> _INSTRUCTIONS FOR THE TASK_
As an exercise in exact copying, transcribe the lines below from the one holding "JS-156, owner: Quentin Marshall -> Roy Rice" through the last, with both ends included and pictures left out.
***
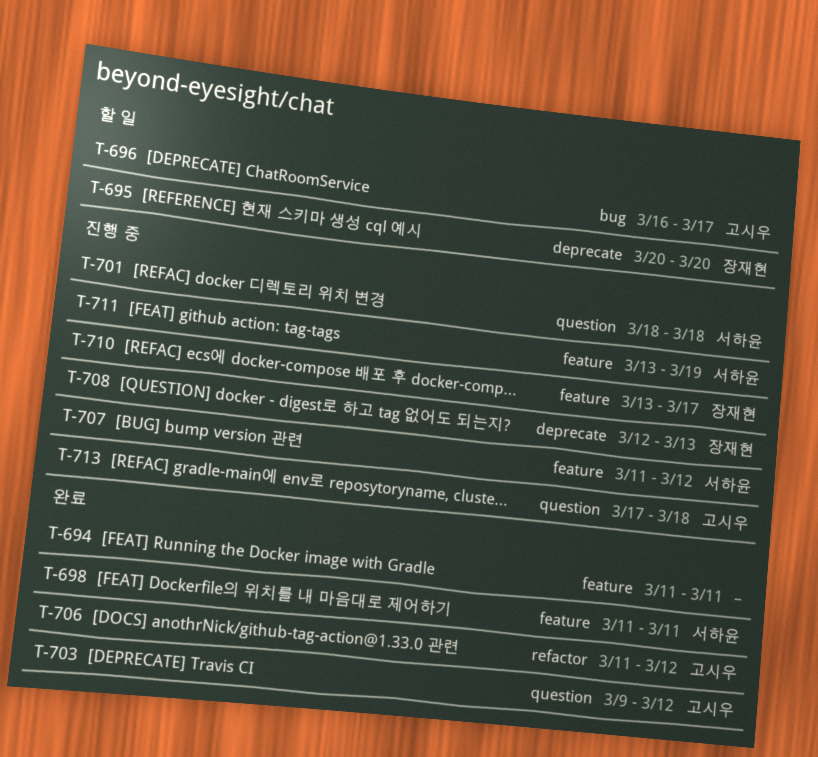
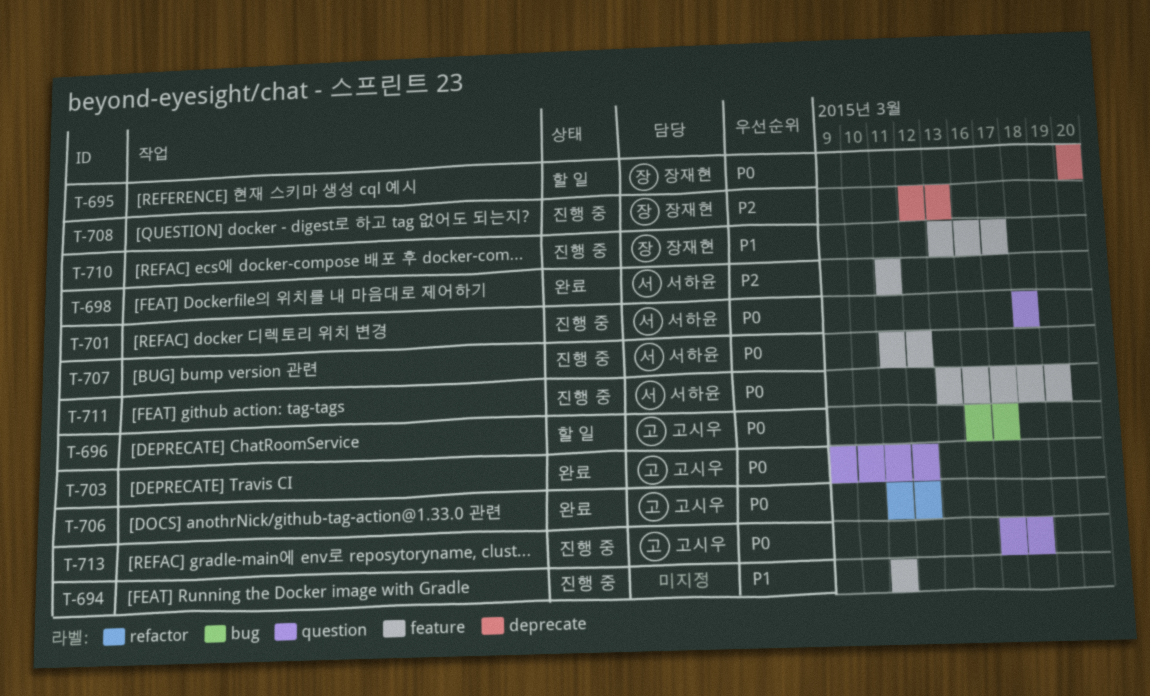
T-694, status: 완료 -> 진행 중

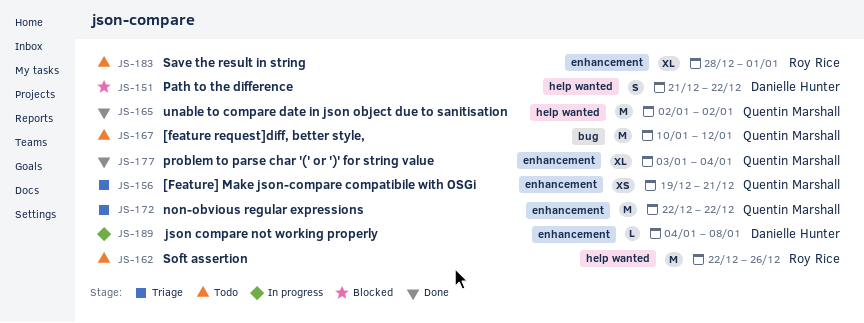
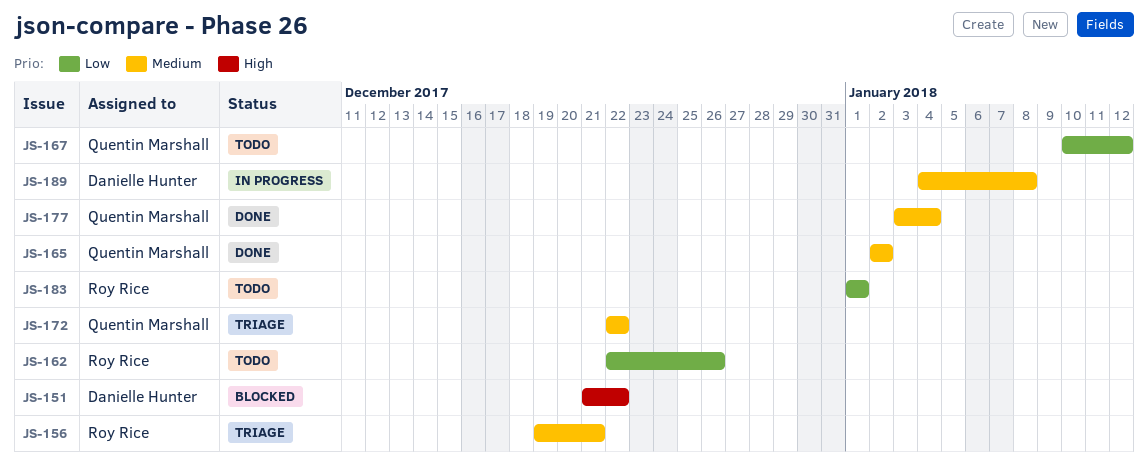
JS-156, owner: Quentin Marshall -> Roy Rice
JS-183, start: Dec 28 -> Jan 1

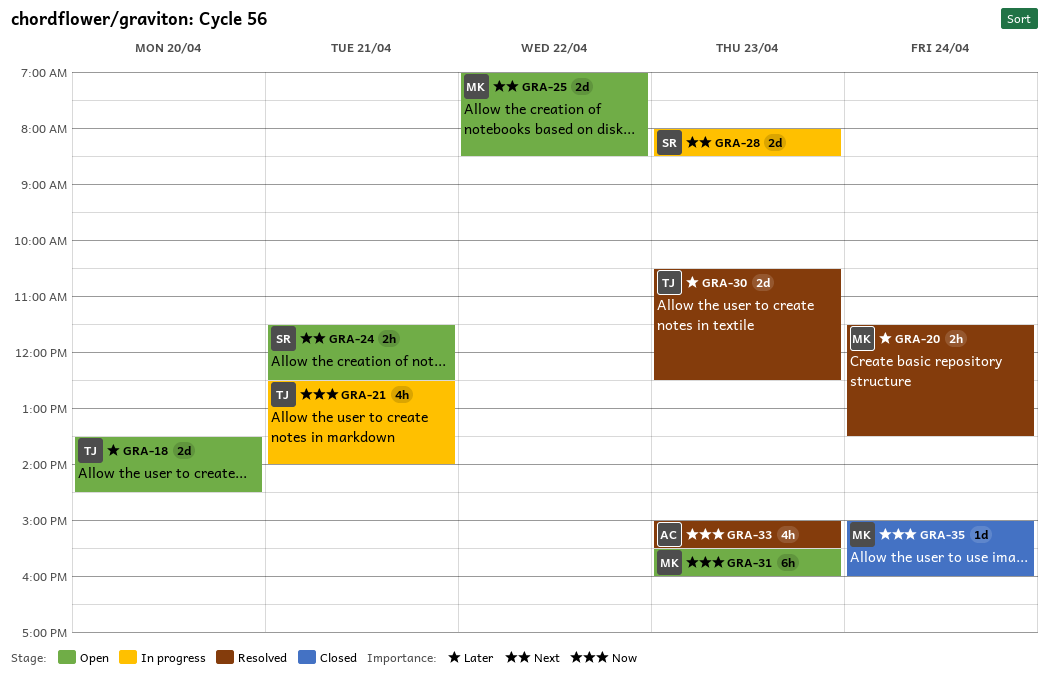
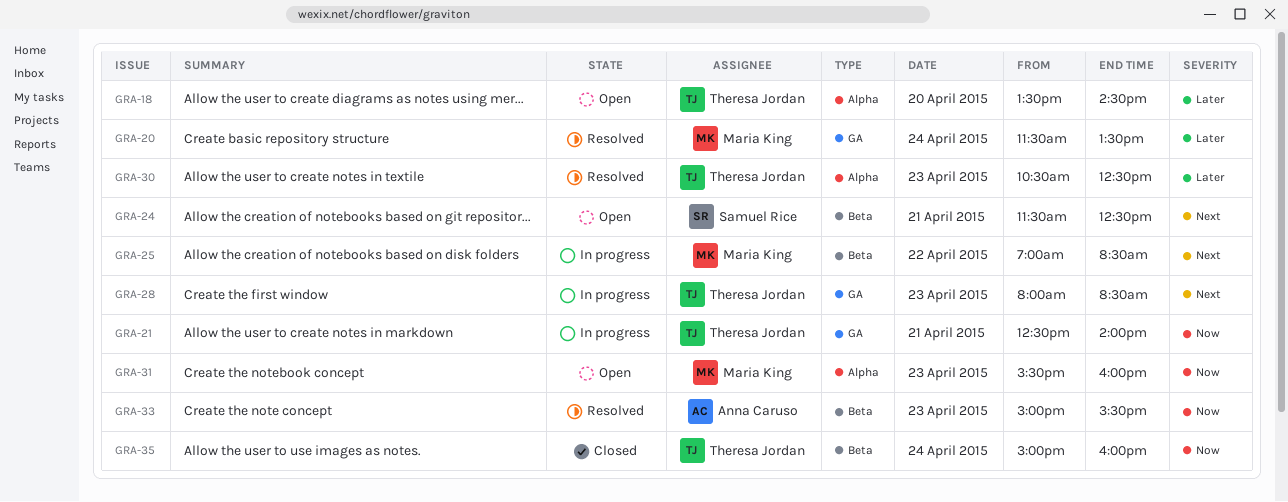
GRA-25, status: Open -> In progress
GRA-28, owner: Samuel Rice -> Theresa Jordan
GRA-35, owner: Maria King -> Theresa Jordan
***
> _SOLVED EXERCISE_
JS-156, owner: Quentin Marshall -> Roy Rice
JS-183, start: Dec 28 -> Jan 1

GRA-25, status: Open -> In progress
GRA-28, owner: Samuel Rice -> Theresa Jordan
GRA-35, owner: Maria King -> Theresa Jordan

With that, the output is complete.